From the line below that contains "the file system type. |" to the line that contains "SFS.TURBO.0023 | Invalid", repeat every line exactly, both ends included, and nothing else.
══ Dataset entries ══
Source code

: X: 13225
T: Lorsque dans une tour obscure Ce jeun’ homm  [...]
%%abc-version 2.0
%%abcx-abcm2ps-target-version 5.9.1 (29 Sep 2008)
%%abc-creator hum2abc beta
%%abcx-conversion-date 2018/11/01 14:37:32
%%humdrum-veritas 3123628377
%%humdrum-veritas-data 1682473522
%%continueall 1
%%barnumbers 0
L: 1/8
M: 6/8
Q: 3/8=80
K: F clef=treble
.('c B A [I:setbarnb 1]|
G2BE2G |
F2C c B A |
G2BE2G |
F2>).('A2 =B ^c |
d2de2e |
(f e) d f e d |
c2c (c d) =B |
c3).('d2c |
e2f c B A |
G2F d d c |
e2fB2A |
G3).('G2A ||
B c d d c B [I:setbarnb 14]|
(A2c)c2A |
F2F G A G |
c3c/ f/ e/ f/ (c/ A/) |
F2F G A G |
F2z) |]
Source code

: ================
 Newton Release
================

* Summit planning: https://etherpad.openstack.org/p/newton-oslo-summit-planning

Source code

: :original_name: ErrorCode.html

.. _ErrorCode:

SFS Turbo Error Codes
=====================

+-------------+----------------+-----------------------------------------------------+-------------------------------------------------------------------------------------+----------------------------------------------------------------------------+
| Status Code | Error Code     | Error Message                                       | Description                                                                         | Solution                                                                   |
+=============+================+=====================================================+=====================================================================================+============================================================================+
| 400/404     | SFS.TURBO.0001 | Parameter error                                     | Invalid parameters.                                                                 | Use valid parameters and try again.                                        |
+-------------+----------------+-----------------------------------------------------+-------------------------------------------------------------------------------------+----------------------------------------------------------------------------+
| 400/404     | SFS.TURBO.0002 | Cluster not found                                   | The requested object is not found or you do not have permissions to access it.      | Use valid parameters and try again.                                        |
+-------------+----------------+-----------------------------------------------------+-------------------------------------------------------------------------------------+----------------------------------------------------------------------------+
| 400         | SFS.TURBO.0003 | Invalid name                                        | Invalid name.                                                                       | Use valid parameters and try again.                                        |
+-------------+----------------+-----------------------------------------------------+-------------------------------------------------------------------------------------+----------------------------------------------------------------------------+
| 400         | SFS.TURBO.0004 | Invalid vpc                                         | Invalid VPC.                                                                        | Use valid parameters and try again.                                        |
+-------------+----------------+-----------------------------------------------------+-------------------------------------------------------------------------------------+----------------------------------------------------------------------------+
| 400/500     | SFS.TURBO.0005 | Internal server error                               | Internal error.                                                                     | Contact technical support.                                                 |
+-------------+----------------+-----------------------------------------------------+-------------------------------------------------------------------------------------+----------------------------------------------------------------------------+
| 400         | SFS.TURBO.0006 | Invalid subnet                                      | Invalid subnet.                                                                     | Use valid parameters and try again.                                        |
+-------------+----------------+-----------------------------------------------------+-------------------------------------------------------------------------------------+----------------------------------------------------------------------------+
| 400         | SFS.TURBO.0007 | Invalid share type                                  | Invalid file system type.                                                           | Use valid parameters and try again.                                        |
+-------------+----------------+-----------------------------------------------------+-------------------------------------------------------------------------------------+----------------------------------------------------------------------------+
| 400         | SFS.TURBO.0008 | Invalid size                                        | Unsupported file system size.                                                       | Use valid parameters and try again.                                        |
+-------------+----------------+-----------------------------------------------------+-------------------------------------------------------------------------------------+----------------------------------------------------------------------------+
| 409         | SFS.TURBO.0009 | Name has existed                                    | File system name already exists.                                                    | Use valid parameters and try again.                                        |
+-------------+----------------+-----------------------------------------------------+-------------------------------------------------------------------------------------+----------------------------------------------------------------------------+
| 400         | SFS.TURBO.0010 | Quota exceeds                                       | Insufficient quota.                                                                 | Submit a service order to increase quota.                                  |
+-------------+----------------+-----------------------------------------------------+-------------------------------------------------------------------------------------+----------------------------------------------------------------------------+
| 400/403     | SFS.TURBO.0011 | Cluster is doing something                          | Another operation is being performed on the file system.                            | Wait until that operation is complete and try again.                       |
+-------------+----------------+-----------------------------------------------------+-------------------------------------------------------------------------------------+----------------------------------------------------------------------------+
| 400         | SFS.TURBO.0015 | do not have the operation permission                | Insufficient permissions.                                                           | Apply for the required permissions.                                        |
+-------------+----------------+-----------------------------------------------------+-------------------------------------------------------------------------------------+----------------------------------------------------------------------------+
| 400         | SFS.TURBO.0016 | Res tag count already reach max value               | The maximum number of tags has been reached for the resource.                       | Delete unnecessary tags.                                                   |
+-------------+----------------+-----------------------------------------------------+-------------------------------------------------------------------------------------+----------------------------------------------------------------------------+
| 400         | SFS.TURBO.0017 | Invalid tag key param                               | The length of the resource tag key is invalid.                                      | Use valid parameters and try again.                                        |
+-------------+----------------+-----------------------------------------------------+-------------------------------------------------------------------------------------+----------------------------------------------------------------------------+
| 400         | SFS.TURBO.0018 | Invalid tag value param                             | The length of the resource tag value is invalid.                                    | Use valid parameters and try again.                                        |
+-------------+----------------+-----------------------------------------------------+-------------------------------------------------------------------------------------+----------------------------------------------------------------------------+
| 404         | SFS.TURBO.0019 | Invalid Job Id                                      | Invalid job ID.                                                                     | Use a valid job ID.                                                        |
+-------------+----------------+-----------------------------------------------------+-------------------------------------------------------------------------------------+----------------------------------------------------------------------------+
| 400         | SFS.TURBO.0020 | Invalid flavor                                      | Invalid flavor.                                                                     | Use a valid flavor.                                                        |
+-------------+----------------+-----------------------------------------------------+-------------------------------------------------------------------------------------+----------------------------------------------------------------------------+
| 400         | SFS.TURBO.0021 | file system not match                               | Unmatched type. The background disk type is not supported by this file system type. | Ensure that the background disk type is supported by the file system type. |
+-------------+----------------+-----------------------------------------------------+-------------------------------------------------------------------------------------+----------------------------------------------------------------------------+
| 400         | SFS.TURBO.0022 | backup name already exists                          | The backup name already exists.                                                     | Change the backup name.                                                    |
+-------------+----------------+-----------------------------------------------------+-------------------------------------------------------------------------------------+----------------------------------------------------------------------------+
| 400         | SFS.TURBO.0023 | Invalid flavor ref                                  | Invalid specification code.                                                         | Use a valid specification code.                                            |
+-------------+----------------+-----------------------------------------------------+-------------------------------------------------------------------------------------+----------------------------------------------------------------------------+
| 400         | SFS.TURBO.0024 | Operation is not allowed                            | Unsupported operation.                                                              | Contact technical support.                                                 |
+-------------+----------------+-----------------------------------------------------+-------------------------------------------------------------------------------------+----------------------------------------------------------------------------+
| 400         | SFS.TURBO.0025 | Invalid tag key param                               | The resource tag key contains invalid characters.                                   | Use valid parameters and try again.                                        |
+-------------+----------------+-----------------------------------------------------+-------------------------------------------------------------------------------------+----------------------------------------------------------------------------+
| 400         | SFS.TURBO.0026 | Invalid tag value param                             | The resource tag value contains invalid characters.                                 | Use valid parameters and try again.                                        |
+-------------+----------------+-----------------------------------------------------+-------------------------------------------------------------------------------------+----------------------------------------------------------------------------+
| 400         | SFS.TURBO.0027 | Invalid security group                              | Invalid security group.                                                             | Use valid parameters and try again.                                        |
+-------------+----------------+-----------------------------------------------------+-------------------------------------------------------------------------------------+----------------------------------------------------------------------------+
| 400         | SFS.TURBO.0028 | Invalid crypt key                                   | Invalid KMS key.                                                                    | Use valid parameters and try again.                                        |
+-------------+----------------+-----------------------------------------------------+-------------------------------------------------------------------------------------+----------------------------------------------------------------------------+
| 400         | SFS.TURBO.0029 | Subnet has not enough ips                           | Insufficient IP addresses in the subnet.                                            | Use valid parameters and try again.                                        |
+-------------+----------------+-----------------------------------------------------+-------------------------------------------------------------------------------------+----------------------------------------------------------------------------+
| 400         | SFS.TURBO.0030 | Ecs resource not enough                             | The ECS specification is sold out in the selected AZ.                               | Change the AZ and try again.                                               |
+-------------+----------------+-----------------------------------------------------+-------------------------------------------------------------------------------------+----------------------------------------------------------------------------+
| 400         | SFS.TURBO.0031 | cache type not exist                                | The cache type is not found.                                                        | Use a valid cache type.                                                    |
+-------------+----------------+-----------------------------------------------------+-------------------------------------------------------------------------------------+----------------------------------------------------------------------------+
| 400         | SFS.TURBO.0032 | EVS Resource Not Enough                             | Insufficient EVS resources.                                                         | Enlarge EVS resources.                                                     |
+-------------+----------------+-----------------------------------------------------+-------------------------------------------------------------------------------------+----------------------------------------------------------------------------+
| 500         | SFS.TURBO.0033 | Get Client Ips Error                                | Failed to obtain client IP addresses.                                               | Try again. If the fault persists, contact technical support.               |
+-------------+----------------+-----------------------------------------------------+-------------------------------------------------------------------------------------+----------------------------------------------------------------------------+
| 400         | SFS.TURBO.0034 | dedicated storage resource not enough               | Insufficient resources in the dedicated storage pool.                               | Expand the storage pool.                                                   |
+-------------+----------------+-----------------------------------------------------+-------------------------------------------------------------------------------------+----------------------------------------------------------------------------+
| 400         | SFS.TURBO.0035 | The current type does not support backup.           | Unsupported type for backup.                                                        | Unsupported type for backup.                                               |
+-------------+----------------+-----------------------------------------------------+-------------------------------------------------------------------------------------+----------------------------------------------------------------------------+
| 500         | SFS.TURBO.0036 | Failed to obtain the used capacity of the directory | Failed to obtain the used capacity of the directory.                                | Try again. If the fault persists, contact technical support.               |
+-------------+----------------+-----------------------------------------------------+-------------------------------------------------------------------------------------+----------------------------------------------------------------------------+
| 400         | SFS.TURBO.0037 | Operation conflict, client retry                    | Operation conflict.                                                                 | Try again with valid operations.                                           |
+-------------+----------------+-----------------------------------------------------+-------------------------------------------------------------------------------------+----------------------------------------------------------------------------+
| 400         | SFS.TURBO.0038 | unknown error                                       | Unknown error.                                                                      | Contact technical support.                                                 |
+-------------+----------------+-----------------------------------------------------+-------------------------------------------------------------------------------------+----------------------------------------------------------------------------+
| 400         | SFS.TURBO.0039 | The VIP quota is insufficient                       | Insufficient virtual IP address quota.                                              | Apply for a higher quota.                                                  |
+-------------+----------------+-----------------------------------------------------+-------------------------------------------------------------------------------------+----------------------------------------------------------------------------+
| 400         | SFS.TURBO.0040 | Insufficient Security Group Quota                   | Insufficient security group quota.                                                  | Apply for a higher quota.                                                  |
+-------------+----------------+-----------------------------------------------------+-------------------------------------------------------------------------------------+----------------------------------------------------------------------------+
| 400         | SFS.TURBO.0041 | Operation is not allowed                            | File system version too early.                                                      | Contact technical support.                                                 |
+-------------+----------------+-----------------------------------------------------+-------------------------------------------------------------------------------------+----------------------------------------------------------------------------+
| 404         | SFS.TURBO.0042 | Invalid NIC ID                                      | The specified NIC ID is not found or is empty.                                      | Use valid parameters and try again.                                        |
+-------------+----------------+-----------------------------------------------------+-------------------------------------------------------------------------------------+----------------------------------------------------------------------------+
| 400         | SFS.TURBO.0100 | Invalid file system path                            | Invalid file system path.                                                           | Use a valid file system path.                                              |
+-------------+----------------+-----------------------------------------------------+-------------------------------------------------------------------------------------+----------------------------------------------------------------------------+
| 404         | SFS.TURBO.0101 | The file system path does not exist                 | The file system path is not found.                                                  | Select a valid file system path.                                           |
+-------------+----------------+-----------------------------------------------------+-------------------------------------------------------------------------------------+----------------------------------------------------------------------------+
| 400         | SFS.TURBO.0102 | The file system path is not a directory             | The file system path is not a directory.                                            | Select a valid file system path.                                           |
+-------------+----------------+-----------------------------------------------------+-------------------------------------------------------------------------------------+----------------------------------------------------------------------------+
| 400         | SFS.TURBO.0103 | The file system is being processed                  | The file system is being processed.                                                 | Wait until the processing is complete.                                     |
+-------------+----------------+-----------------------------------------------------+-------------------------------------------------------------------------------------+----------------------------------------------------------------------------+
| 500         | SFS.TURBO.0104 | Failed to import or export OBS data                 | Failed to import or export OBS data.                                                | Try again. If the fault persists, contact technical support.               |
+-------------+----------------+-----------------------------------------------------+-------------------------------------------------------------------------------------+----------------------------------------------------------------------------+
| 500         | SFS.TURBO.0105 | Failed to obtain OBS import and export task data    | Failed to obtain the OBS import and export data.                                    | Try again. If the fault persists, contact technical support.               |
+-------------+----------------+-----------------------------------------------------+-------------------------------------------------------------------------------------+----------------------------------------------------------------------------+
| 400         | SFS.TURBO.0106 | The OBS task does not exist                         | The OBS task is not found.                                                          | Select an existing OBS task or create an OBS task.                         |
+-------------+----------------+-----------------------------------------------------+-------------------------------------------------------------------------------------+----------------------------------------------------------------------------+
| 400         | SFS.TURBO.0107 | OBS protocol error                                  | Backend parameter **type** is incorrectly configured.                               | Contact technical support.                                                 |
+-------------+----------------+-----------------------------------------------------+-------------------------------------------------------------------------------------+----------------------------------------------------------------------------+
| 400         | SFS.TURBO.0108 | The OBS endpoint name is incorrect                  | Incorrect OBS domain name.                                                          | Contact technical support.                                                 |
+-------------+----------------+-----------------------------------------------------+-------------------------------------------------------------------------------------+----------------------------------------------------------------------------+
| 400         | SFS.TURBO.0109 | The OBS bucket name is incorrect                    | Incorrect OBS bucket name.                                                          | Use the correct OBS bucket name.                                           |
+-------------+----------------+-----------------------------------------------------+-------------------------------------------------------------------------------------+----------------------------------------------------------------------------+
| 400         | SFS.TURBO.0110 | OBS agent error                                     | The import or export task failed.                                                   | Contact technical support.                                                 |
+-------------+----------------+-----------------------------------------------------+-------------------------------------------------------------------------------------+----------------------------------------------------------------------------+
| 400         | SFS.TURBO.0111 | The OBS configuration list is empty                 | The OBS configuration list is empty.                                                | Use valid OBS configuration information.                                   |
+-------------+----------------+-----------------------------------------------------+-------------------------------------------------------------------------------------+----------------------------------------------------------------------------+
═══
# [Your response]
| 400         | SFS.TURBO.0021 | file system not match                               | Unmatched type. The background disk type is not supported by this file system type. | Ensure that the background disk type is supported by the file system type. |
+-------------+----------------+-----------------------------------------------------+-------------------------------------------------------------------------------------+----------------------------------------------------------------------------+
| 400         | SFS.TURBO.0022 | backup name already exists                          | The backup name already exists.                                                     | Change the backup name.                                                    |
+-------------+----------------+-----------------------------------------------------+-------------------------------------------------------------------------------------+----------------------------------------------------------------------------+
| 400         | SFS.TURBO.0023 | Invalid flavor ref                                  | Invalid specification code.                                                         | Use a valid specification code.                                            |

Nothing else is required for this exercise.